Class and race intertwine. So does gender, incidentally. We call that multiple marginality.
So a poor white person experiences discrimination differently from a poor black person.
A poor white women experiences disadvantages differently than poor black males.
Radical feminists argued that poor, black, homosexual females simultaneously experience four layers of discrimination.
Education funding from the government is class based. There's a lot of problems with leaving the analyis at the class level, however, but that's a good start and it's not inaccurate to discuss class issues. Usually, people who attempt to do so are accused of engaging in class warfare. I would not be "simply" talking classism if you'd understand the concept of institutional racism. I hope you go back and re-read my posts or perhaps look somewhere else for a more elaborate definition. I'm not sure how you take my historical examples of
de jure segregation giving rise to
de facto segregation and distill them into "classism." If there was a historical legal context of preventing white minorities from educating their children, owning homes, and voting thereby preventing them from building economic, political, and social capital, then you'd have a stronger argument.
If you're actually interested in this stuff, there's a canon of discrimination literature available for the asking.
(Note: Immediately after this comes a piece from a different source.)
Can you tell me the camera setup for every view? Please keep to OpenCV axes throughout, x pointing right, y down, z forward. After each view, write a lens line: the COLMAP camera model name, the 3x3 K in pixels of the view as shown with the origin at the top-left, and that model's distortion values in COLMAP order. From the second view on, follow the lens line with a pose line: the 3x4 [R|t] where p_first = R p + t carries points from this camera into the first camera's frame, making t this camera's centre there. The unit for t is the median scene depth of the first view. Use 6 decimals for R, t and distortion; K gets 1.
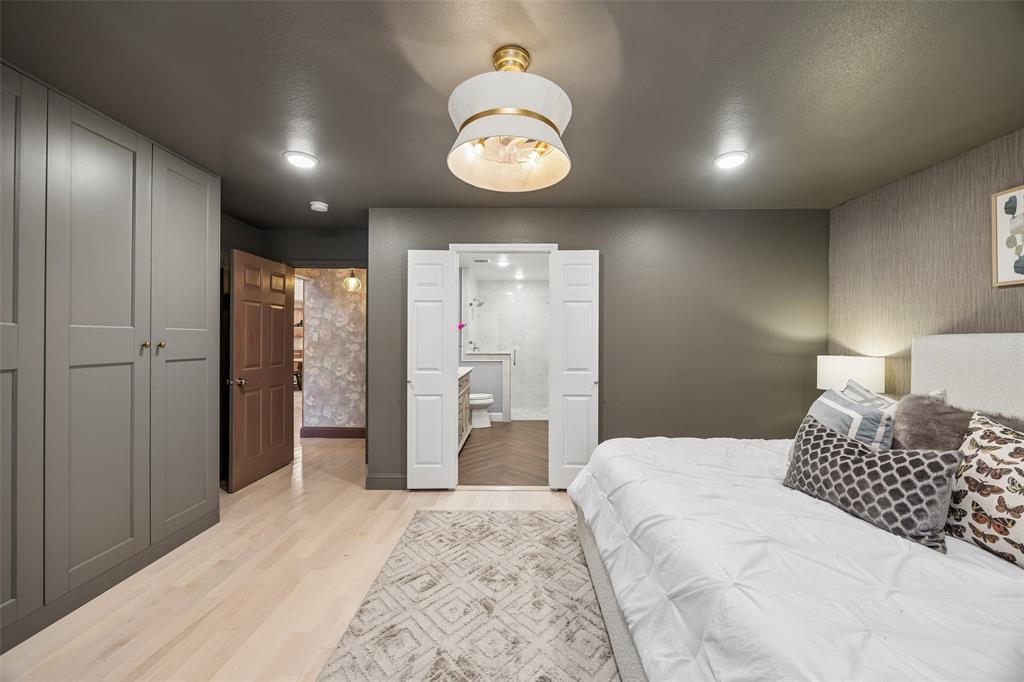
lens RADIAL K [[395.7, 0, 512.5], [0, 395.7, 339.5], [0, 0, 1]] dist [-0.007981, -0.000278]
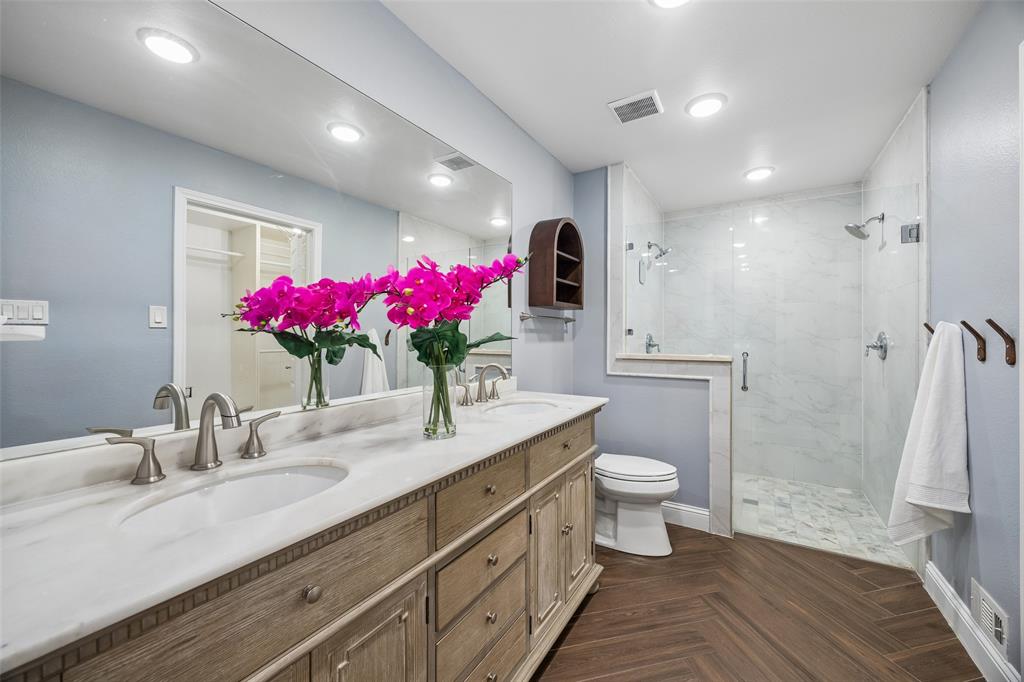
lens RADIAL K [[395.7, 0, 510.6], [0, 395.7, 339.1], [0, 0, 1]] dist [-0.007981, -0.000278]
pose [[0.854485, 0.000561, -0.519475, 0.009989], [-0.000334, 1.000000, 0.000530, 0.015018], [0.519476, -0.000280, 0.854485, 0.561996]]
If you don't have a certain amount of the literature under your belt, then people who know about it aren't likely to take your views on it with much weight. I'm not talking about here in this context, we're just forum avatars bouncing ideas around. I mean if you encounter someone who wants to have a serious discussion in real life...or maybe if you're curious and want to base your opinions on more than speculation and a collection of anecdotes.
You might be interested to start at the beginning:
I'd suggest reading some stuff from Omi & Winant
http://en.wikipedia.org/wiki/Howard_Winant
Here's something I thought you might find interesting:
http://www.essortment.com/all/analysesrace_rspo.htm
(I read it...I found it while googling for links to stuff I knew about to link for you. So if you agree or disagree with portions of it, let me know and we can take it from there; don't just assume I agree with everything I'm posting for you to consume or that everything is coming from a radical leftist perspective)
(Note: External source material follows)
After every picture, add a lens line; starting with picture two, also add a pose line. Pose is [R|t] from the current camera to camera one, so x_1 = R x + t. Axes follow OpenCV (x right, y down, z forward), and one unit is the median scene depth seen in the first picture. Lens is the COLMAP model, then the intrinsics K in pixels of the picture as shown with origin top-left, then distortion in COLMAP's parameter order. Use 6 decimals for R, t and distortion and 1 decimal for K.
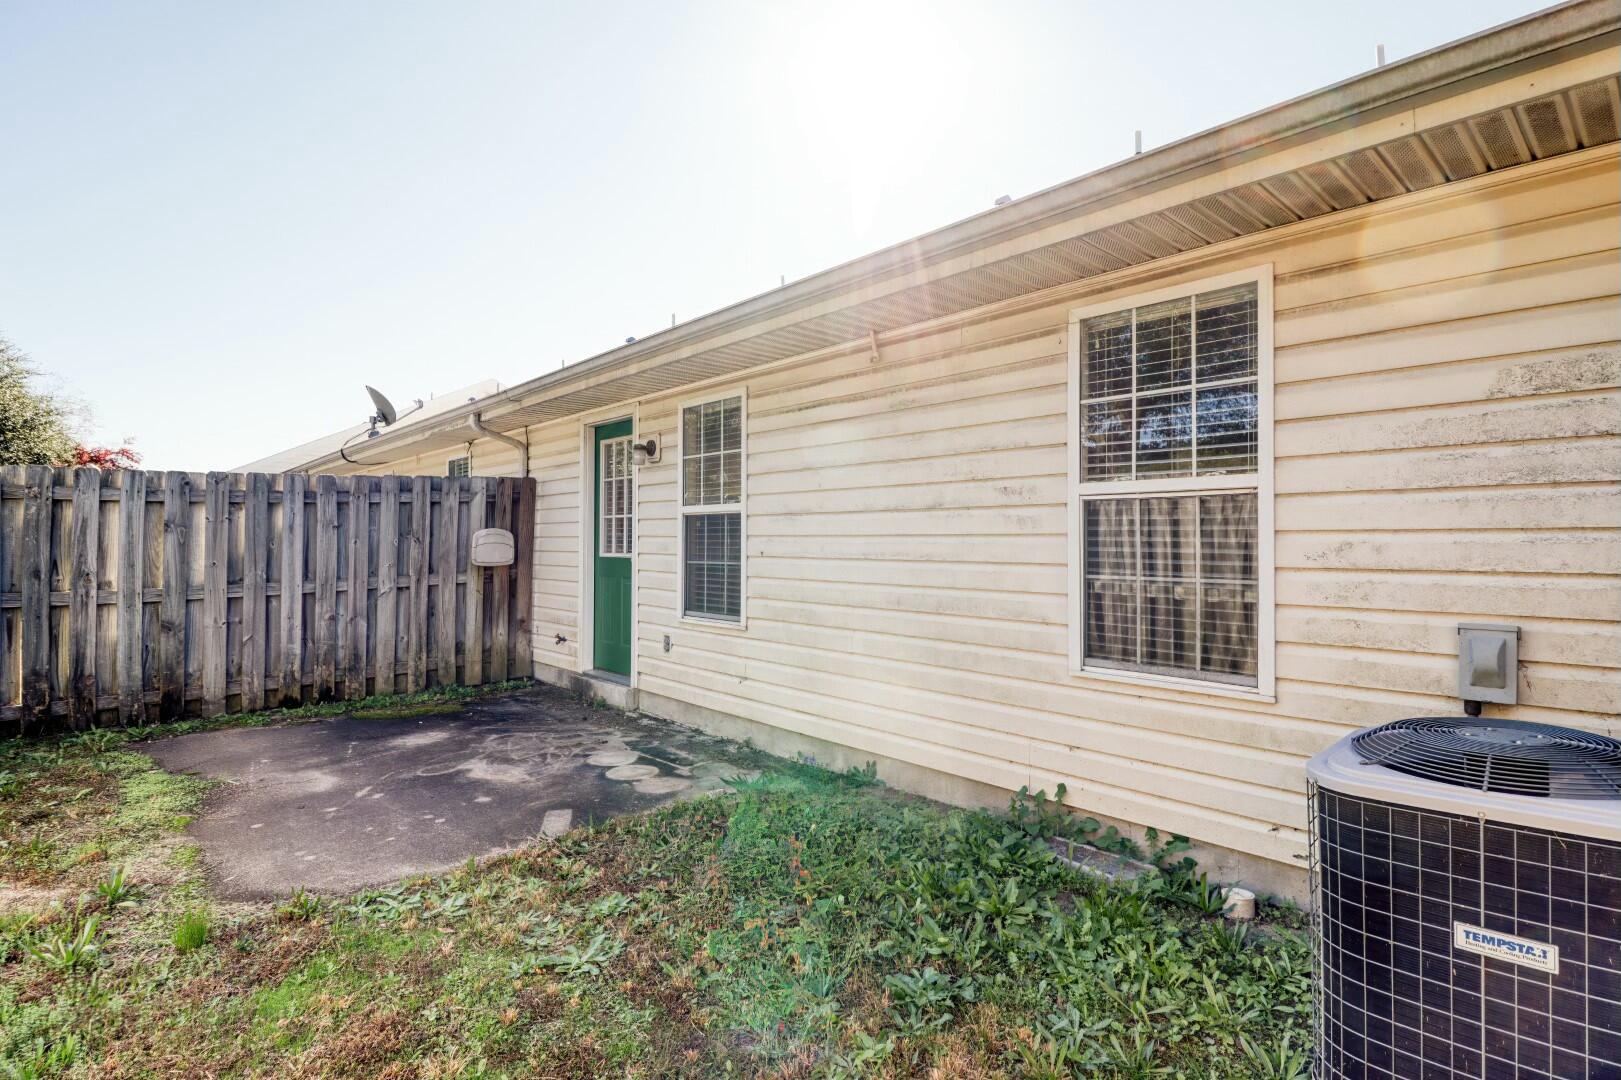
lens RADIAL K [[783.2, 0, 810.5], [0, 783.2, 540.0], [0, 0, 1]] dist [-0.004727, -0.000986]
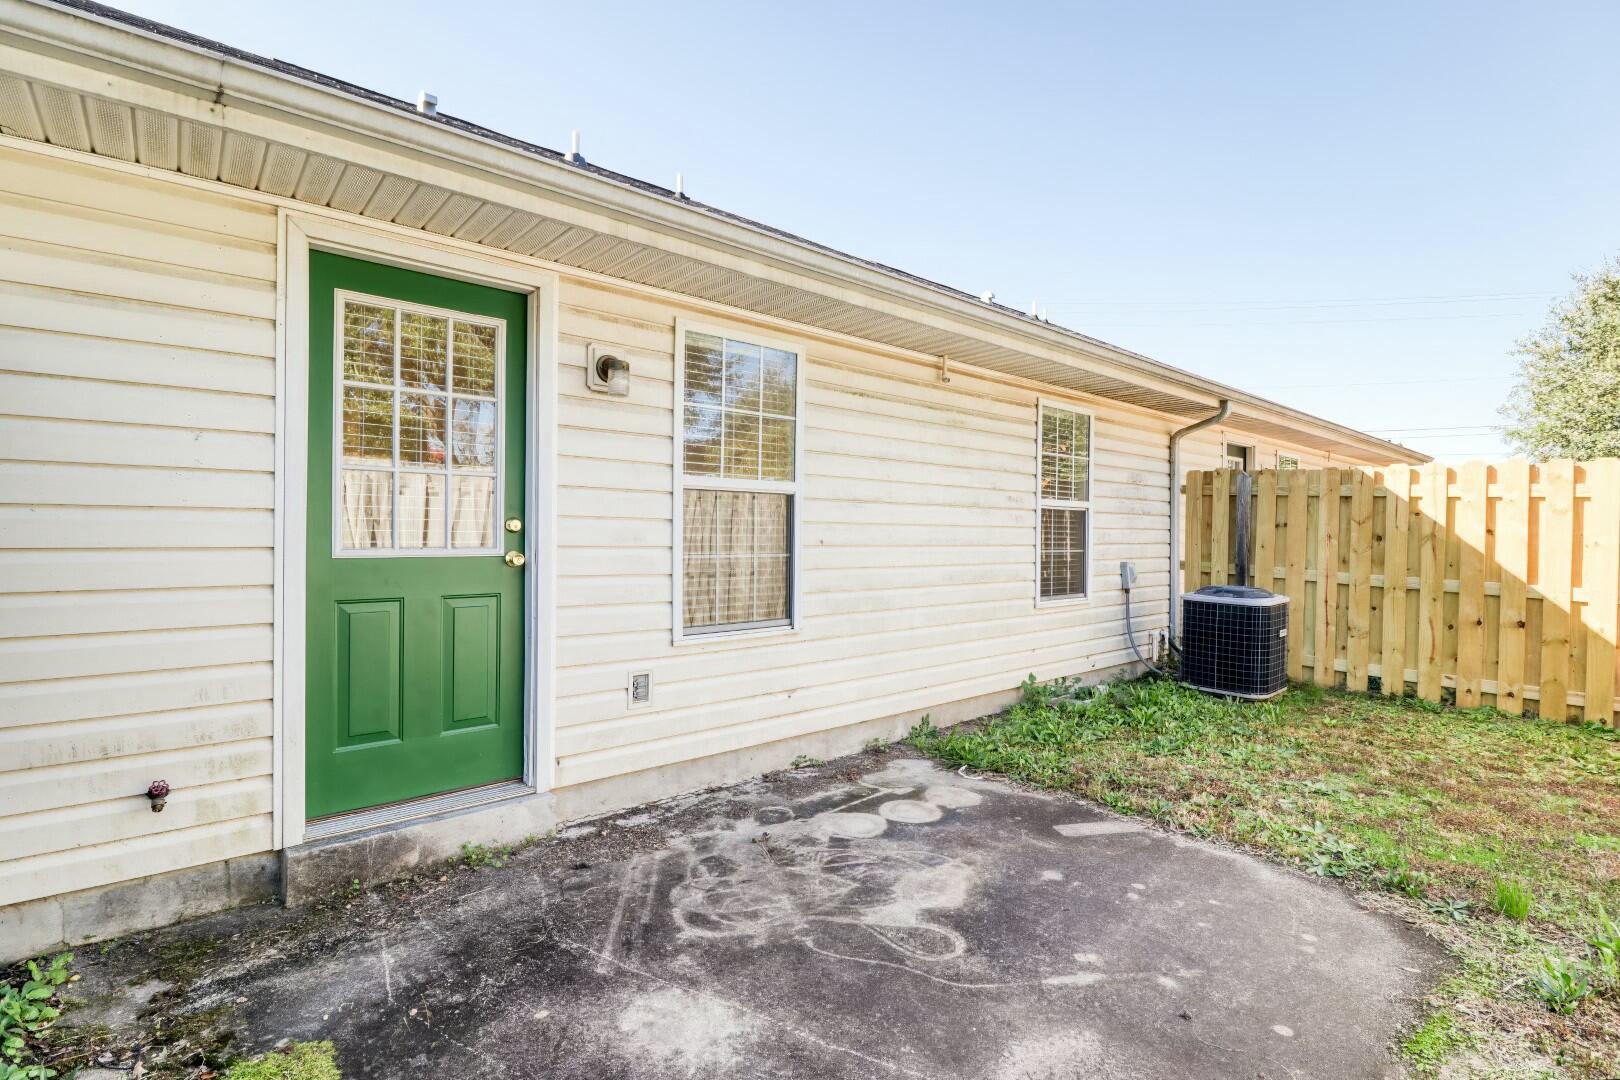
lens RADIAL K [[782.7, 0, 810.0], [0, 782.7, 540.0], [0, 0, 1]] dist [-0.004727, -0.000986]
pose [[0.013806, -0.019064, 0.999723, -1.154638], [-0.017483, 0.999661, 0.019305, -0.003213], [-0.999752, -0.017744, 0.013468, 1.211674]]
You could also check out some writing about world systems theory.
http://en.wikipedia.org/wiki/Immanuel_Wallerstein
I'm trying to remember two other theorists that you might enjoy reading. Well, one you would enjoy, the other you would just have to endure because he's dry as shit.
It's probably also important to note that the critical race theory started out as a critique of liberalism. It's not like all these people are coming from the left. Much of the project was to argue that the leftists could not speak for the racially oppressed since they represented the views of the dominant racial paradigm. As an example that you might understand, some of the harshest critiques of white feminists were from black feminists not from conservatives. It's like building blocks, it's not really going to be profitable to try and glean anything from just one block.